Once you publish the long-form stories, what next?

Photo cooperatives have long functioned as a way to keep archival photos by its members from disappearing in the dust bin. It’s likewise possible that Deca could package and put out anthologies of its members’ work — stories sitting in our individual archives that are newly relevant today.

What are the rules that you foresee changing of making content available on smartphones?

A shocking proportion of people now read their news and books on their smartphones. It helps that screens keep on getting bigger, which is true of Amazon’s phone as well as the new iPhone, apparently. Stories can now live independently of their publications.

How will crowdsourcing work for this collective?

Kickstarter’s been a smashing success so far. But it will go on in some fashion via our website and a campaign on the new crowdsourcing platform Tugboat. Many publications are now using a slow-drip version of the NPR model: “If you like us, please support us.”

How will the collective work add new authors?

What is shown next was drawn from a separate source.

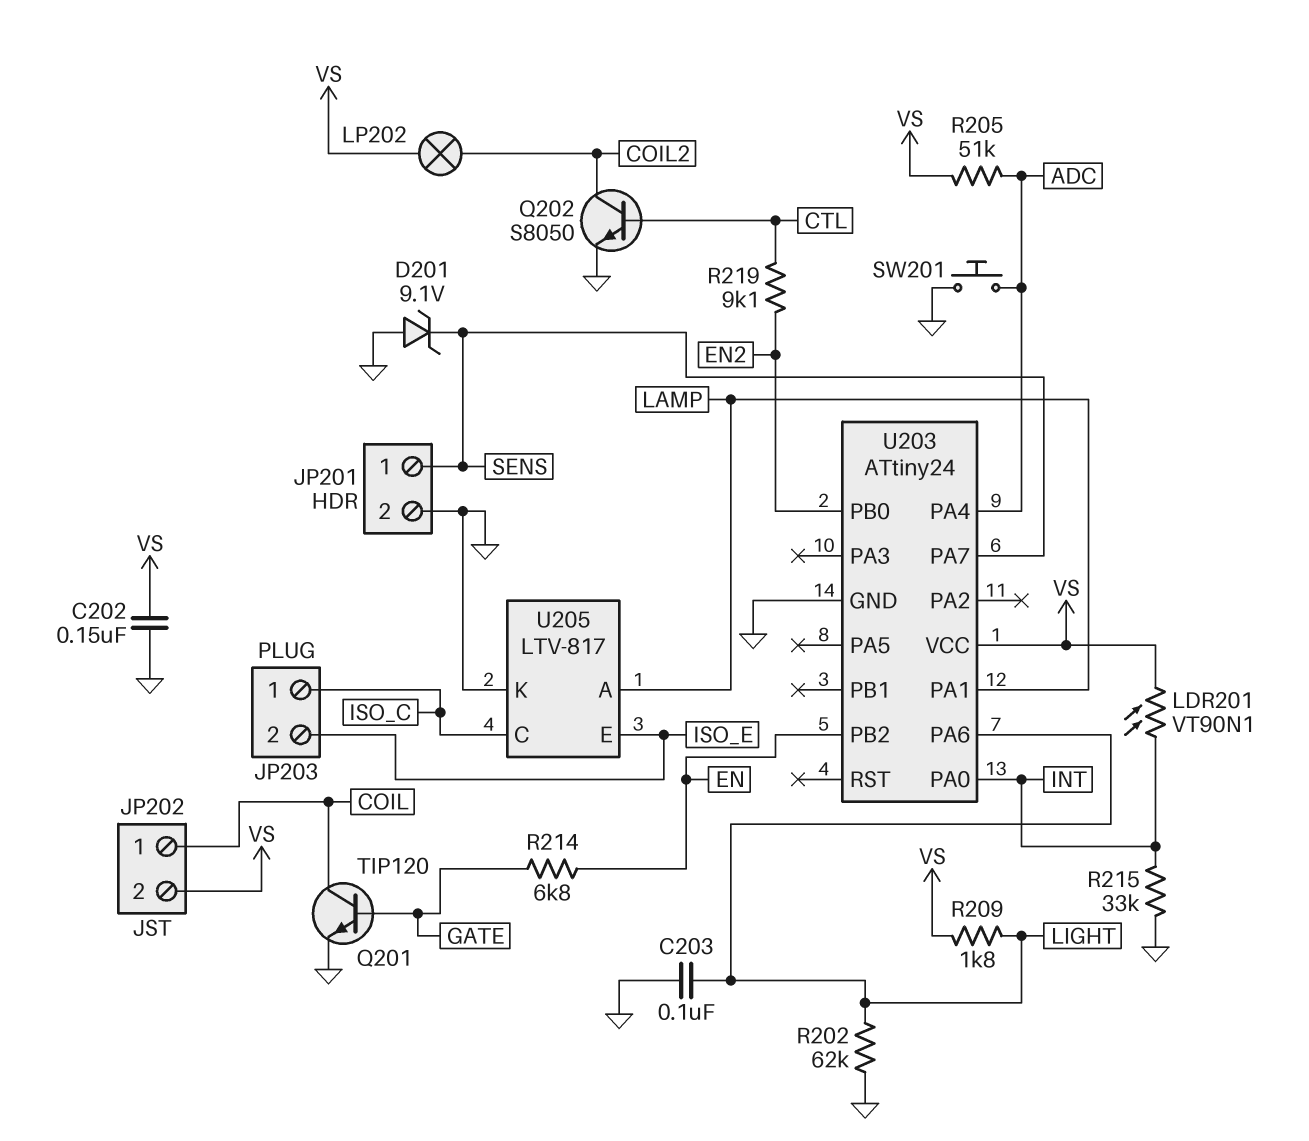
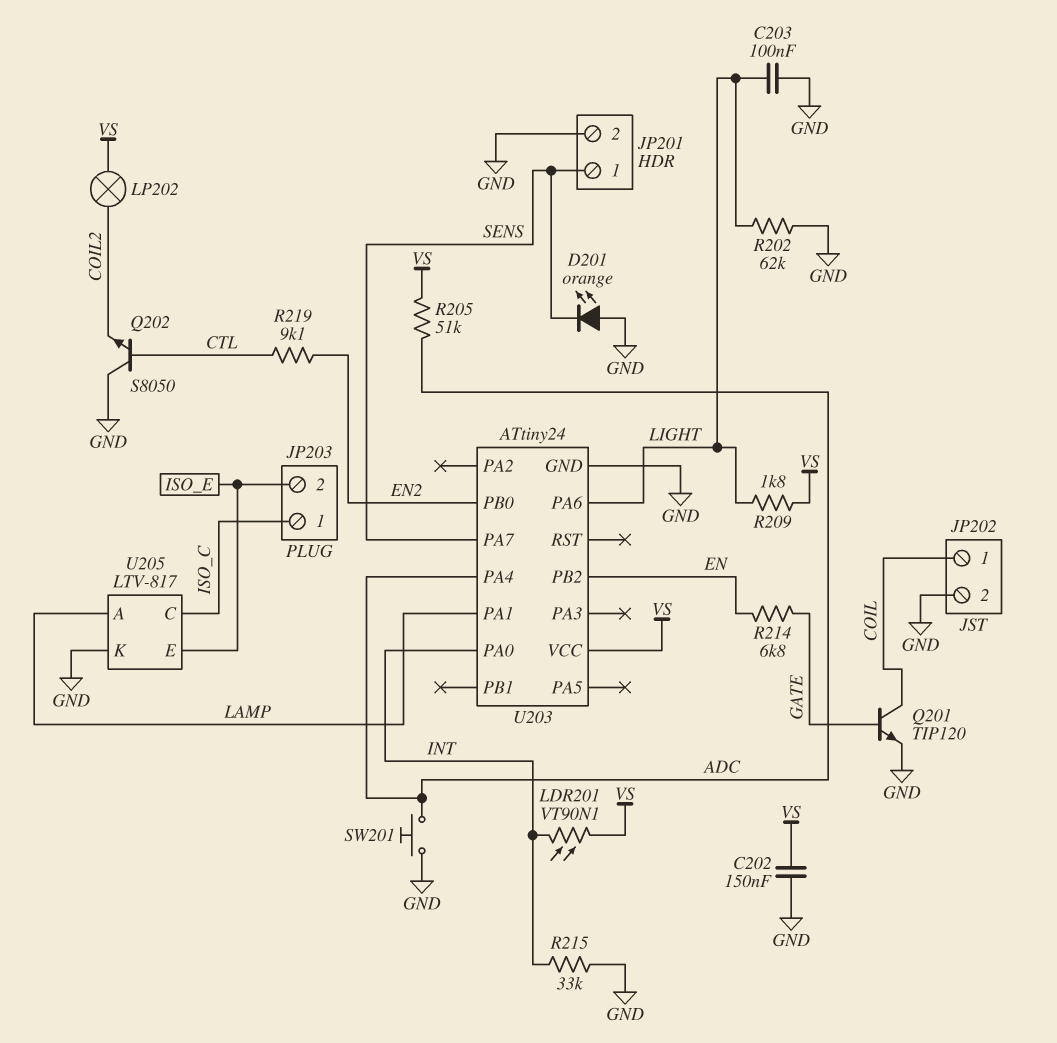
D201: zener 9.1V (A GND, K SENS) -> LED orange (A GND, K SENS)
JP202 pin 2: VS -> GND
Q202: NPN S8050 (B CTL, C COIL2, E GND) -> NPN S8050 (B CTL, C GND, E COIL2)

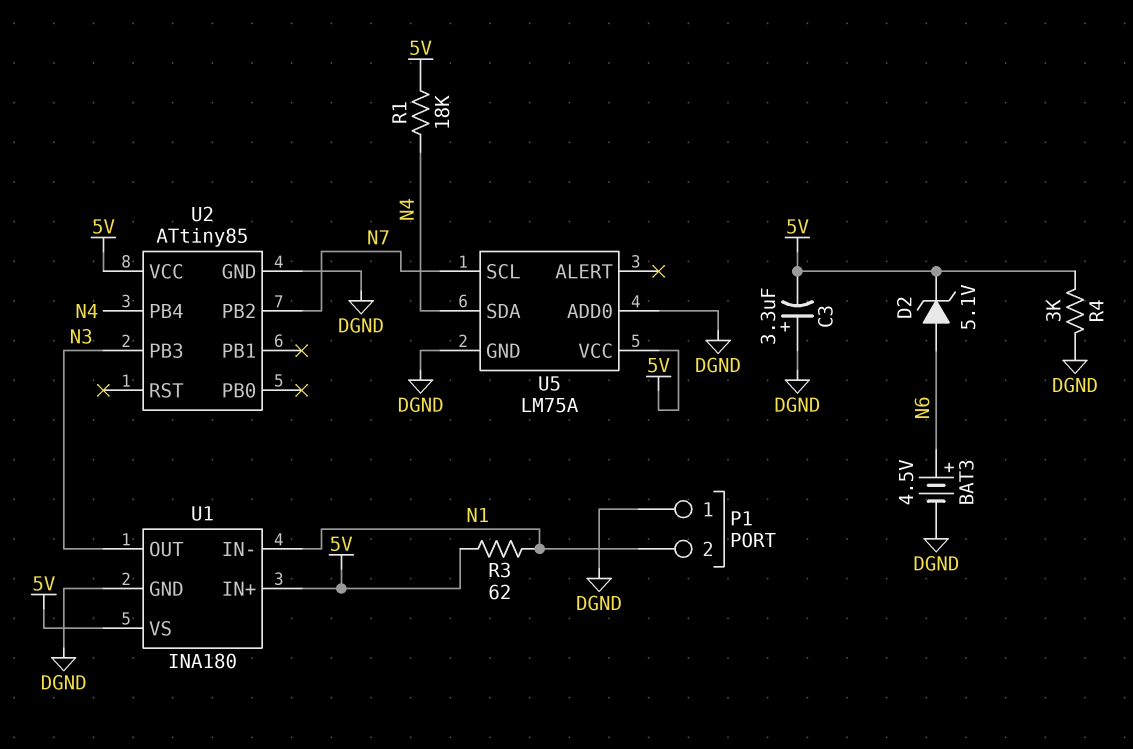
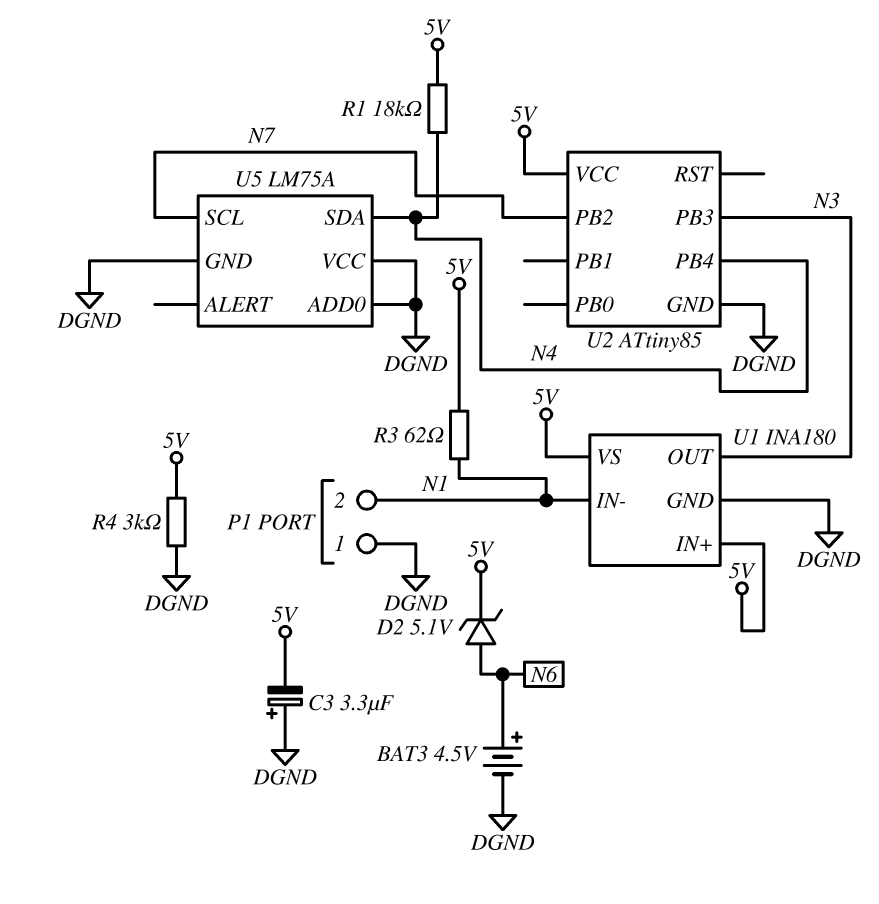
U5 pin VCC: 5V -> DGND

New authors will be added subject to a unanimous vote. We’re obviously looking to work with great writers. But we are a co-op so we also want to be sure that whoever we bring on board understands that this is about shared effort, responsibility, wins and losses. They must also be pretty easy to work with.

What is the selection process?

We publish only members’ work and have no plans to do otherwise. We do have plans to eventually translate members’ stories to other languages, however.

Will you develop this into a subscription model or will it remain as an offering of digital singles on KDP?

Yes. Subscribers are signing up now via Kickstarter. Our app is up and running and so is our subscription service. So basically we now sell singles on Amazon. We sell singles and subs through our app that people can download to their smartphones or digital devices. Readers can subscribe to Deca for $14.99, which buys them 10 stories (http://www.decastories.com/store/subscribe/). Readers can also buy singles from our website to read online (http://www.decastories.com/13men/)

Why did you opt for a Digital Restrictions Management (DRM model) when models such as Creative Commons are becoming popular?

Perhaps mainly because we’re a bunch of writers, not techies or business people, and funding our work via the DRM is the model we could most easily wrap our heads around. Creative Commons is great, but we’ve yet to understand how, if readers don’t pay, we can’t fund reporting trips, let alone pay ourselves. So we’ve started with a pay-to-read model and are crossing our fingers. The money for research has to come from somewhere. Readers supporting journalists directly — outside the framework of a magazine or a large media organisation — is also a trend. Even so, our subscription for a full year costs about the same as a single night out at the movies, and directly expresses your support for the continued existence of this kind of journalism.

Will you ever consider anthologising these e-singles in print? (Guernica announced in summer of 2014 it will be publishing an annual print-anthology.)

Absolutely considering. We’re still fond of print, even if we’re enabled by digital. And there may already be cases when you see Deca’s work in print: When new Deca stories come out, we aim to partner with magazines and publish excerpts therein. In fact, Of Ice and Men was on the cover of The New York Times Magazine. They published a whopping 9k word excerpt.